Recently there was much buzz in the #bioinformatics twittersphere over this blog post by Sean Eddy: The next five years of computational genomics at NHGRI
It is a very nice post about some exciting prospects for the future. The idea of planning “explicitly for sustainable exponential growth” is wise. There will be no abatement of the flow of data at this point–it’s no longer a big bolus of one species data, or one type of project. The taps are wide open now, and we just keep adding more taps.
I also love the idea of “democratization“. In part, it includes:
….To enable individual investigators to make effective use of large datasets, we must create an effective infrastructure of data, hardware, and software. NHGRI has extensive experience in big data, and can lead and catalyze across the NIH….
Now, I know this is a snippet of some thoughts–there may be more to it in the actual planning meetings on this. But it pushed my buttons because it sounds a lot like what we always hear about big data projects: build it and they will come.
It got a little better in another segment:
Spur better software development. Traditional academia and funding mechanisms do not reward the development of robust, well-documented research software; at the same time, the history of commercial software viability in a narrow, rapidly-moving research area like computational genomics is not at all encouraging….
Well-documented research software.
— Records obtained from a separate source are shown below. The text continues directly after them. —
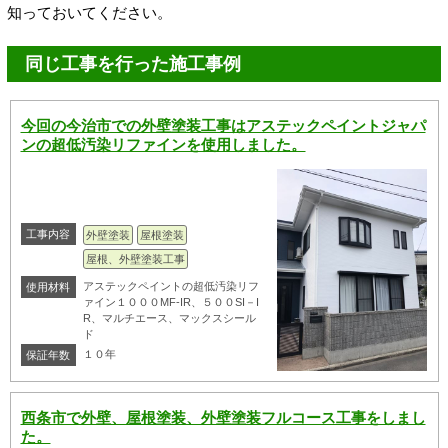
知っておいてください。
同じ工事を行った施工事例
今回の今治市での外壁塗装工事はアステックペイントジャパ
ンの超低汚染リファインを使用しました。
工事内容
外壁塗装
屋根塗装
屋根、外壁塗装工事
アステックペイントの超低汚染リフ
使用材料
ァイン１０００MF-IR、５００SI－I
R、マルチエース、マックスシール
ド
１０年
保証年数
西条市で外壁、屋根塗装、外壁塗装フルコース工事をしまし
た。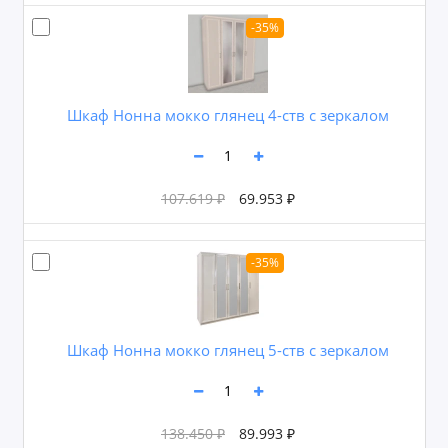
-35%
Шкаф Нонна мокко глянец 4-ств с зеркалом
107.619 ₽
69.953 ₽
-35%
Шкаф Нонна мокко глянец 5-ств с зеркалом
138.450 ₽
89.993 ₽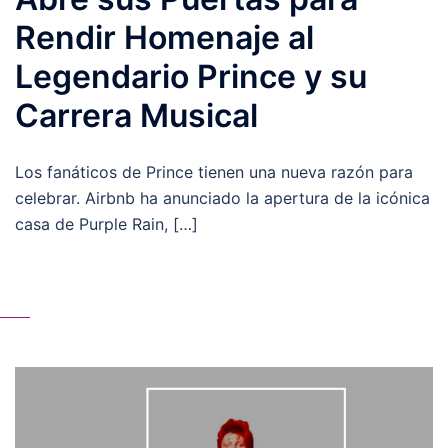
Rendir Homenaje al
Legendario Prince y su
Carrera Musical
Los fanáticos de Prince tienen una nueva razón para
celebrar. Airbnb ha anunciado la apertura de la icónica
casa de Purple Rain, […]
Sigh. We probably read more documentation than most people. And even the good documentation can be brutal. Dated. And not particularly effective. But still–if nothing else, please reward time spent on documentation….
But what is missing for me from this–and not just this, but most of these big data types of projects–is a real commitment to outreach and support for end users. Formal, organized, supported, rewarded, outreach. Sometimes there is a place to write to with questions. But we probably send in more questions to projects than most people too–and the success rate for answers varies widely. But even when we get good answers–that’s not enough.
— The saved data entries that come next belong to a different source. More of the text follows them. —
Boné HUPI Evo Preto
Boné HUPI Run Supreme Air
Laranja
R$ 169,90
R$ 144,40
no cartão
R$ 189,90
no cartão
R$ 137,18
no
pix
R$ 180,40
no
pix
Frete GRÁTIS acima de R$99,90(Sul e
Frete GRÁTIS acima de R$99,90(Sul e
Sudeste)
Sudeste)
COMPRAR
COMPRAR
I know funding is hard. We can’t fund everything. Databases and software project have to struggle to even persist. Curation is frequently not valued enough. And often curators are expected to do outreach as just one of their tasks…which pushes outreach even further down the priority list. But without dedicated outreach–formal, quality, active outreach–databases and software projects won’t have so many users, and not many effective users. Which will make funding agencies wonder if they should keep supporting them. Which…well, you can see where this spiral goes….
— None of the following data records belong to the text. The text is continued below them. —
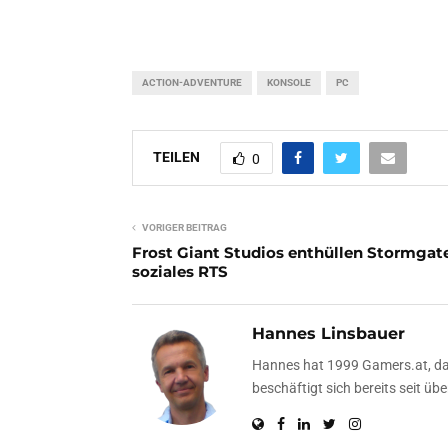
ACTION-ADVENTURE
KONSOLE
PC
TEILEN
0
VORIGER BEITRAG
Frost Giant Studios enthüllen Stormgate
soziales RTS
Hannes Linsbauer
Hannes hat 1999 Gamers.at, das
beschäftigt sich bereits seit 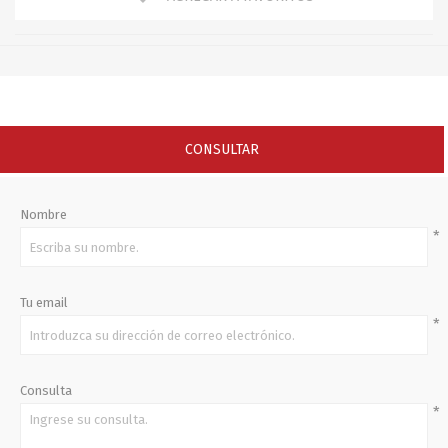
CONSULTAR
Nombre
*
Tu email
*
Consulta
*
What bugs me, I guess, is essentially this: Nobody speaks for the end users. There’s really no one in these types of meeting that really speaks for the consumers of this software and this data. I mean people who aren’t directly attached to the data production and management. The project teams think they are thinking about the users. They really want users. But ur not doin’ it rite.
I would like to see outreach and end user support valued, required, and really done right. No matter how much hardware and documentation you throw at these projects, if people 1) don’t know it exists, and 2) have no idea how to use it, the project will not yield all the results that it could. A marker paper is nice. But it’s not sufficient, folks. And it’s nice to have the high-end team members talk at conferences. But that reaches only a tiny subset of the users or potential users. And another thing about that: a lot of times people are hesitant to ask what sound like naive questions to the high-end representatives of these projects. I’m jes’ sayin.
Yes, this is fairly self-serving for me to say. But we see the users when we do outreach. They crave it. They love it. We’ve been lucky to be a part of some great projects that do outreach right. We have seen it work. It should be Standard Operating Procedure on software and database projects. Not an afterthought.